The light outside the window bleeds into the asylum, but it’s only a glimmer. The hope remains on the other side of the pane; its glow enlightening the entrapping interior. Every character in Elephant Song is incarcerated in a mental institution, some doctors, others patients, yet the thing that unites them is that on this cold Christmas day there is the unshakable feeling that past trauma is returning. This year, they aren’t spending the holiday inside their warm homes. Instead, they’re investigating a doctor’s disappearance as well as their inner selves.
Dr. Lawrence has vanished and the head of the hospital, Dr. Green, interrogates a manipulative patient named Michael, who may know the missing doctor’s whereabouts. The patient suffers from an undisclosed mental disability yet he is clearly intelligent, thoughtful and capable of pushing buttons to get what he wants. Michael complies and agrees with Dr. Green to give pieces of information in exchange for different things that are hidden in Dr. Lawrence’s office, namely a stuffed elephant and three pieces of chocolate. As the mystery slowly unfolds, it’s clear that the patient is aware of Dr.
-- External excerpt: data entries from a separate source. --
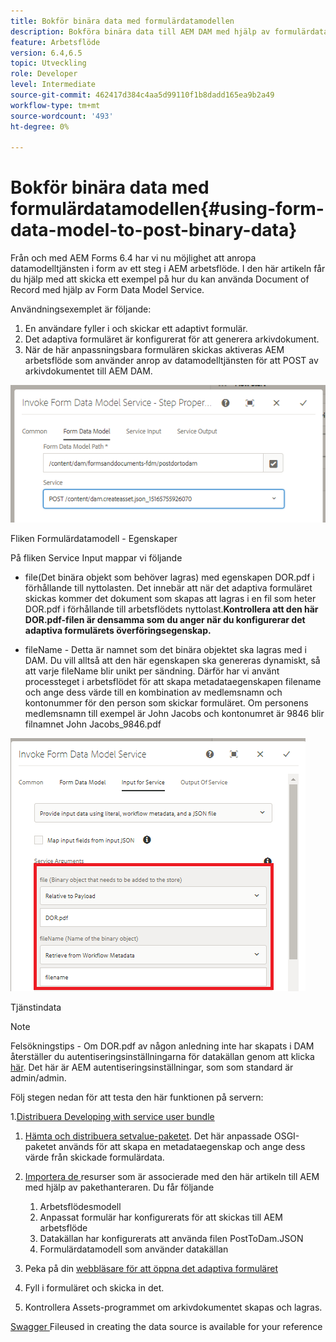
 ```yaml
---
title: Bokför binära data med formulärdatamodellen
description: Bokföra binära data till AEM DAM med hjälp av formulärdatamodellen
feature: Arbetsflöde
version: 6.4,6.5
topic: Utveckling
role: Developer
level: Intermediate
source-git-commit: 462417d384c4aa5d99110f1b8dadd165ea9b2a49
workflow-type: tm+mt
source-wordcount: '493'
ht-degree: 0%

---
```



# Bokför binära data med formulärdatamodellen{#using-form-data-model-to-post-binary-data}

Från och med AEM Forms 6.4 har vi nu möjlighet att anropa datamodelltjänsten i form av ett steg i AEM arbetsflöde. I den här artikeln får du hjälp med att skicka ett exempel på hur du kan använda Document of Record med hjälp av Form Data Model Service.

Användningsexemplet är följande:

1. En användare fyller i och skickar ett adaptivt formulär.
1. Det adaptiva formuläret är konfigurerat för att generera arkivdokument.
1. När de här anpassningsbara formulären skickas aktiveras AEM arbetsflöde som använder anrop av datamodelltjänsten för att POST av arkivdokumentet till AEM DAM.

![posttodam](assets/posttodamshot1.png)

Fliken Formulärdatamodell - Egenskaper

På fliken Service Input mappar vi följande

* file(Det binära objekt som behöver lagras) med egenskapen DOR.pdf i förhållande till nyttolasten. Det innebär att när det adaptiva formuläret skickas kommer det dokument som skapas att lagras i en fil som heter DOR.pdf i förhållande till arbetsflödets nyttolast.**Kontrollera att den här DOR.pdf-filen är densamma som du anger när du konfigurerar det adaptiva formulärets överföringsegenskap.**

* fileName - Detta är namnet som det binära objektet ska lagras med i DAM. Du vill alltså att den här egenskapen ska genereras dynamiskt, så att varje fileName blir unikt per sändning. Därför har vi använt processteget i arbetsflödet för att skapa metadataegenskapen filename och ange dess värde till en kombination av medlemsnamn och kontonummer för den person som skickar formuläret. Om personens medlemsnamn till exempel är John Jacobs och kontonumret är 9846 blir filnamnet John Jacobs_9846.pdf

![fdmservice input](assets/fdminputservice.png)

Tjänstindata

>[!NOTE]
>
>Felsökningstips - Om DOR.pdf av någon anledning inte har skapats i DAM återställer du autentiseringsinställningarna för datakällan genom att klicka [här](http://localhost:4502/mnt/overlay/fd/fdm/gui/components/admin/fdmcloudservice/properties.html?item=%2Fconf%2Fglobal%2Fsettings%2Fcloudconfigs%2Ffdm%2Fpostdortodam). Det här är AEM autentiseringsinställningar, som som standard är admin/admin.

Följ stegen nedan för att testa den här funktionen på servern:

1.[Distribuera Developing with service user bundle](/help/forms/assets/common-osgi-bundles/DevelopingWithServiceUser.jar)

1. [Hämta och distribuera setvalue-paketet](/help/forms/assets/common-osgi-bundles/SetValueApp.core-1.0-SNAPSHOT.jar). Det här anpassade OSGI-paketet används för att skapa en metadataegenskap och ange dess värde från skickade formulärdata.

1. [Importera de ](assets/postdortodam.zip) resurser som är associerade med den här artikeln till AEM med hjälp av pakethanteraren. Du får följande

   1. Arbetsflödesmodell
   1. Anpassat formulär har konfigurerats för att skickas till AEM arbetsflöde
   1. Datakällan har konfigurerats att använda filen PostToDam.JSON
   1. Formulärdatamodell som använder datakällan

1. Peka på din [webbläsare för att öppna det adaptiva formuläret](http://localhost:4502/content/dam/formsanddocuments/helpx/timeoffrequestform/jcr:content?wcmmode=disabled)
1. Fyll i formuläret och skicka in det.
1. Kontrollera Assets-programmet om arkivdokumentet skapas och lagras.


[Swagger ](http://localhost:4502/conf/global/settings/cloudconfigs/fdm/postdortodam/jcr:content/swaggerFile) Fileused in creating the data source is available for your reference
Green’s past and is using it to get to an undisclosed goal.
Dr. Green was married to Nurse Peterson, but they separated after the death of their child. The pair work together, but try to ignore each other’s presence. It’s easier that way, especially since Dr. Green is remarried and holds a grudge against his ex-wife because she was unable to stop their daughter from drowning in a lake.
Michael, meanwhile, is the only one with a past that remains hidden. We know he’s a deep thinker and that his mother was a wealthy opera singer, but it’s difficult to understand how he has ended up as a patient at the mental institution. He often displays immature and sporadic behaviour, but this seems to be a result of cabin fever and a hellish childhood, not a psychological disorder.
Throughout the narrative there is a parallel between the past and present, which is expressed more than just through the obvious structure of the flashback storytelling. The hospital’s track record for sexual abuse returns in the form of Michael’s allegations towards Dr. Lawrence, and Dr. Green and Nurse Peterson’s daughter’s death is connected to something that happens to Michael in the climax. What happened to Michael’s mother also mirrors what eventually happens to him during the interrogation (think of the opera singer’s three false notes and his demanding of three chocolates).
The central mystery and conflict at the heart of the film, between doctor and patient, is what makes Elephant Song so entertaining and even a little funny. The irony is that Dr. Green, the investigator, should be the cat, yet Michael makes him run in circles like a mouse. The patient makes up stories and deals with the doctor by exchanging information backed by different hidden objects in the room. Most of the film takes place in this one setting, yet it never becomes dull, and that’s thanks to a layered story and magnetic performances.
The wunderkind Xavier Dolan, who is better known for directing films like Mommy and I Killed My Mother, plays Michael the same way he directs: radically over the top and without restraint. Like most of his films, the grotesquery works because of the sharp dialogue, fascinating characters, and deep stories. However, without Bruce Greenwood’s quietly magnetic performance as Dolan’s foil, which earned him a nomination at the Canadian Screen Awards, the film could have easily felt tonally unwieldy and far too much.
Elephant Song has been adapted by Charles Binamé from an original play by Nicolas Billon Unfortunately, this means many critics will call it “theatrical” or “stilted” simply because of its minimalistic setting. Admittedly, its style is mostly comprised of dialogue done with shot reverse shot continuity editing, and the framing or camera movement does not intrigue. That being said, none of this really matters because what separates Elephant Song from the proscenium is the use of poignant close-ups on the actors’ faces, which make the story feel cinematic even if most of it is contained to one room.
Another notable cinematic element is the aesthetic payoff for the white light that bleeds through the windows of the mental hospital. In the final shot, two characters leave the hospital and are surrounded by the hopefulness of Christmas, family, and the white light from the reflection off the snow. The cycle of the reoccurring past is broken, and the characters leave the confinement of the hospital.
Elephant Song was one of the best Canadian films on the festival circuit last year. It’s memorable and entertaining not only because of its profound story, but also thanks to a pair of excellent performances from two leads who are doing some of the best work of their career.
Elephant Song is a twisty and unpredictable film that has poignancy and depth thanks to a layered story that's executed brilliantly by the two leads.